Arrows show the path of blood flow in the human heart. The blood enters the heart from the body through the superior vena cava and the inferior vena cava. Then the blood enters the right atrium chamber of the heart. The blood then moves through the tricuspid valve (shown as two white flaps) into the right ventricle chamber of the heart. Then the blood moves through the pulmonary valve (shown as two white flaps) into the pulmonary artery (one on each side of the heart). The blood re-enters the heart through the pulmonary veins (two on each side of the heart), and travels into the left atrium. The blood then passes through the mitral valve (shown as two white flaps) and into the left ventricle chamber of the heart. The blood then moves through the aortic valve (shown as two white flaps) and into the aorta.

Image source: Wapcaplet, Wikimedia Commons http://commons.wikimedia.org/wiki/File:Diagram_of_the_human_heart_(cropped).svg

Guiding questions

  • What have you seen that only opens one way and not the other that might be adapted for this activity?

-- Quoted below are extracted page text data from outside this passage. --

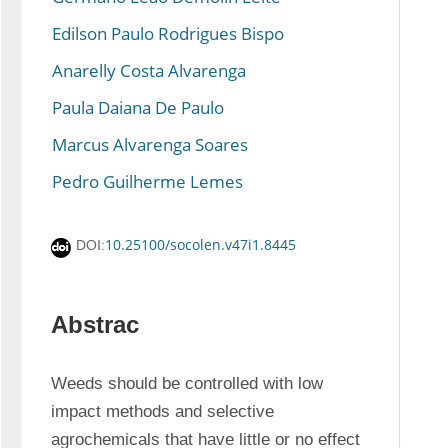
Edilson Paulo Rodrigues Bispo
Anarelly Costa Alvarenga
Paula Daiana De Paulo
Marcus Alvarenga Soares
Pedro Guilherme Lemes
10.25100/socolen.v47i1.8445
DOI:
Abstrac
Weeds should be controlled with low 
impact methods and selective 
agrochemicals that have little or no effect 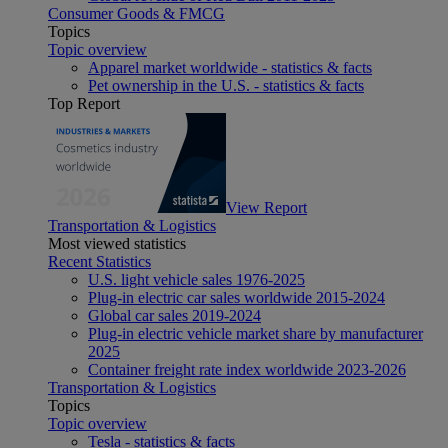
Consumer Goods & FMCG
Topics
Topic overview
Apparel market worldwide - statistics & facts
Pet ownership in the U.S. - statistics & facts
Top Report
View Report
Transportation & Logistics
Most viewed statistics
Recent Statistics
U.S. light vehicle sales 1976-2025
Plug-in electric car sales worldwide 2015-2024
Global car sales 2019-2024
Plug-in electric vehicle market share by manufacturer
2025
Container freight rate index worldwide 2023-2026
Transportation & Logistics
Topics
Topic overview
Tesla - statistics & facts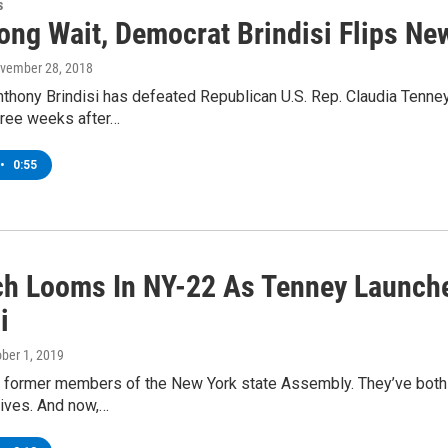
s
Long Wait, Democrat Brindisi Flips N
ovember 28, 2018
hony Brindisi has defeated Republican U.S. Rep. Claudia Tenney
hree weeks after…
•
0:55
h Looms In NY-22 As Tenney Launch
i
ober 1, 2019
 former members of the New York state Assembly. They’ve both r
ives. And now,…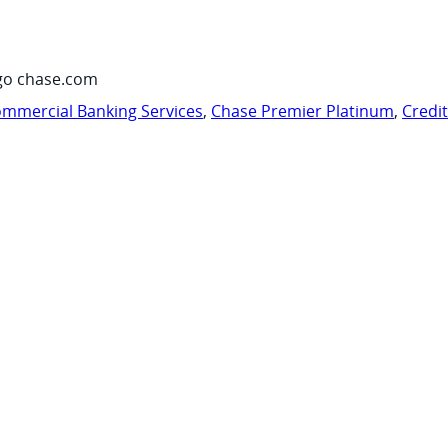
go chase.com
mmercial Banking Services
,
Chase Premier Platinum
,
Credi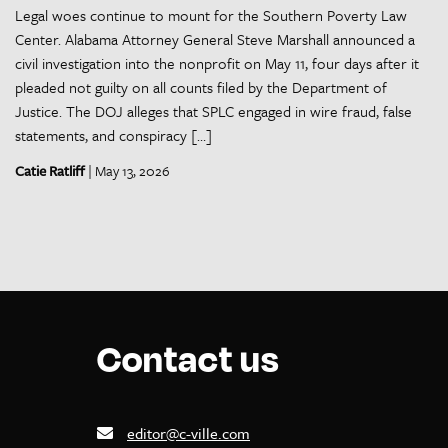
Legal woes continue to mount for the Southern Poverty Law
Center. Alabama Attorney General Steve Marshall announced a
civil investigation into the nonprofit on May 11, four days after it
pleaded not guilty on all counts filed by the Department of
Justice. The DOJ alleges that SPLC engaged in wire fraud, false
statements, and conspiracy […]
Catie Ratliff
| May 13, 2026
Contact us
editor@c-ville.com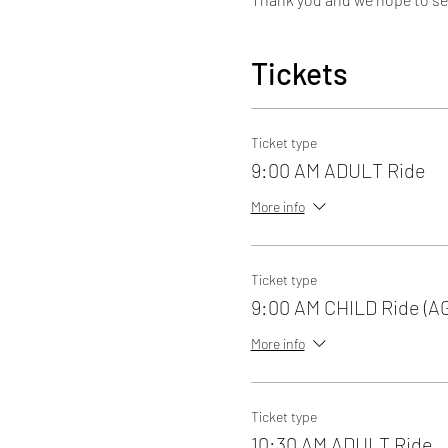
Tickets
Ticket type
9:00 AM ADULT Ride
More info
Ticket type
9:00 AM CHILD Ride (A
More info
Ticket type
10:30 AM ADULT Ride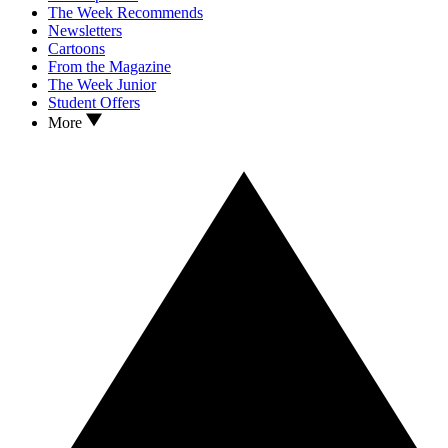
The Week Recommends
Newsletters
Cartoons
From the Magazine
The Week Junior
Student Offers
More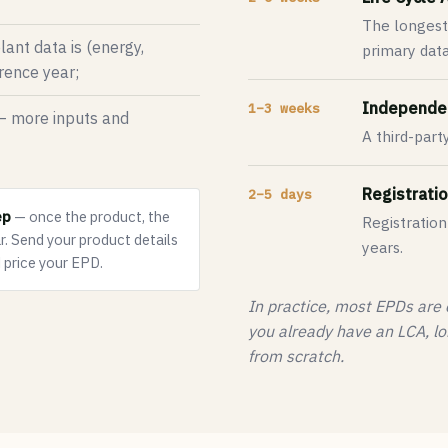
The longest
ant data is (energy,
primary data 
erence year;
Independen
1–3 weeks
 more inputs and
A third-part
Registratio
2–5 days
ep
— once the product, the
Registration
r.
Send your product details
years.
 price your EPD.
In practice, most EPDs are
you already have an LCA, lo
from scratch.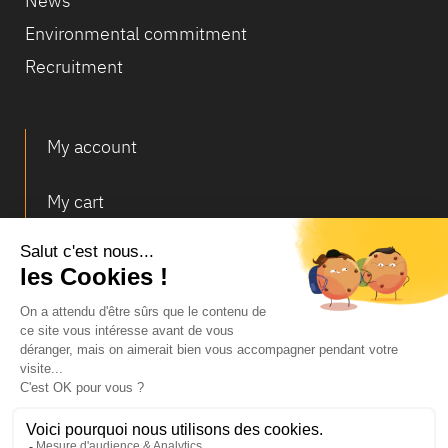
News
Environmental commitment
Recruitment
My account
My cart
Deliveries and returns
© Infosec
Legal Notice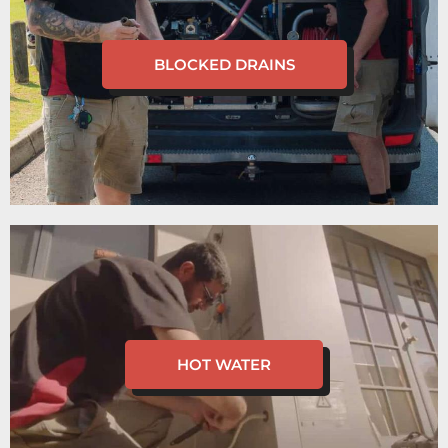
BLOCKED DRAINS
HOT WATER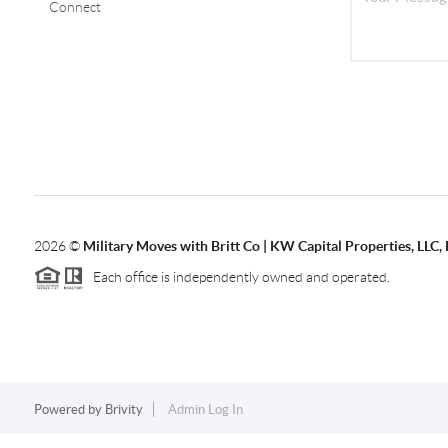
Connect
2026
©
Military Moves with Britt Co | KW Capital Properties, LL
Each office is independently owned and operated.
Powered by
Brivity
Admin Log In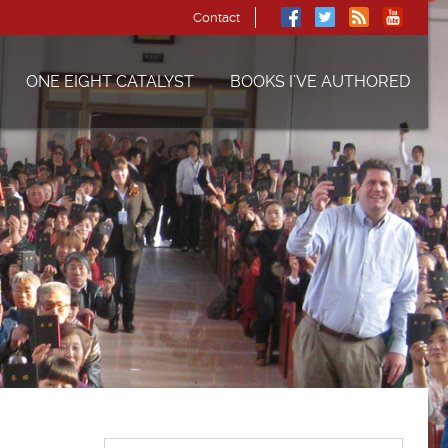
Contact
ONE EIGHT CATALYST
BOOKS I’VE AUTHORED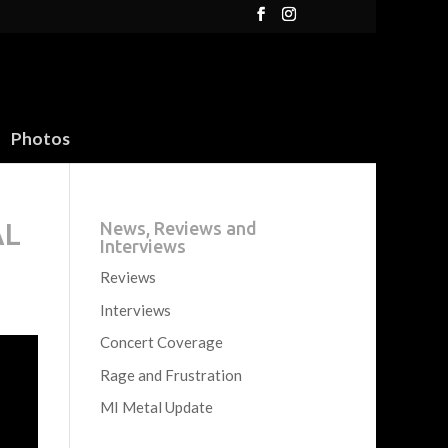
Photos
AL
News, Reviews and
Interviews
Reviews
Interviews
Concert Coverage
Rage and Frustration
MI Metal Update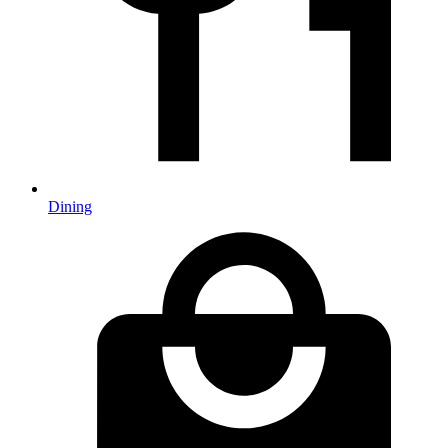
Dining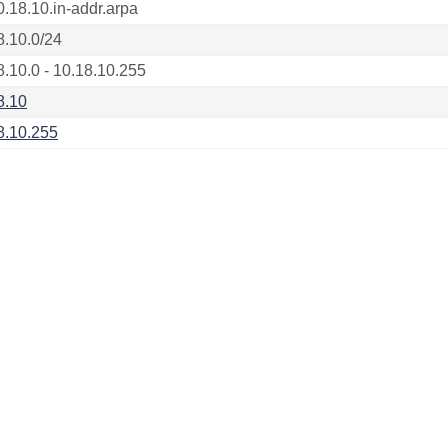
0.18.10.in-addr.arpa
8.10.0/24
8.10.0 - 10.18.10.255
8.10
8.10.255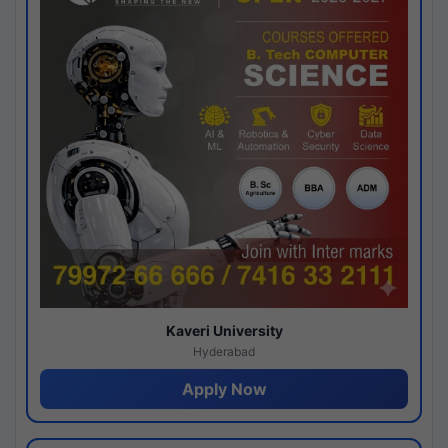
Kaveri University
Hyderabad
Apply Now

  • Which of the materials provided have both flexibility and enough strength to create a flap that moves but also stays shut?

  • If the flap were used as constantly as an actual mitral valve, what would keep it sturdy and functional?

Engineering & science connections

  • The mitral valve is the valve between the left atrium and left ventricle, with two leaflets. Also known as the bicuspid valve because it is the only valve in the human heart with just two flaps.
  • Artificial heart valves are a leading area of research for biomedical engineers, because diseases of the heart and circulatory system are a leading cause of death. Replacement valves can keep patients alive. The 5-year survival rate for a valve replacement is about 91%.
  • To increase the survival rate with artificial heart valves, engineers and doctors are collaborating to design valves that are made of materials more compatible with the human body, that will function longer, and that cause less trauma to implant.